BGE-large-en-v1.5 is optimized for English with a 512 max token limit, while BGE-M3 is a multilingual model supporting 100+ languages with an 8,192 token limit. BGE-M3 is generally preferred for multilingual applications or when longer context windows are needed.
What is the pricing model for commercial embeddings?

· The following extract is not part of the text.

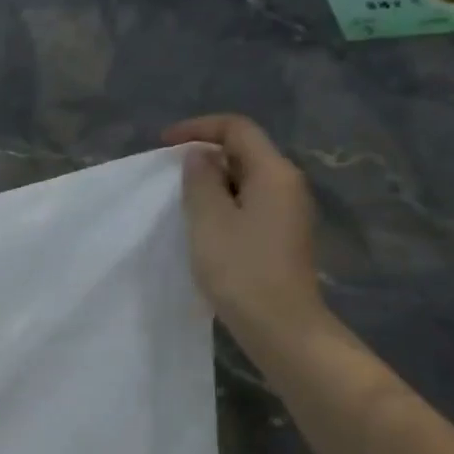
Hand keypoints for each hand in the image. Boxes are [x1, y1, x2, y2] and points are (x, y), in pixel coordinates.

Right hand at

Commercial embedding APIs charge per million input tokens. OpenAI's text-embedding-3-large costs $0.13/1M tokens and text-embedding-3-small costs $0.02/1M tokens. Voyage AI's voyage-3 costs $0.06/1M tokens. Cohere's embed-v3.5 costs $0.10/1M tokens. All other models in this reference are free to use.
Can I use this reference to decide on vector database dimensionality?
Yes. The dimensions column directly tells you what index size to configure in your vector database (Pinecone, Weaviate, Qdrant, Milvus, pgvector, etc.). For example, if you choose text-embedding-3-large, configure your index for 3072 dimensions. Choosing a model with fewer dimensions reduces storage and improves query speed.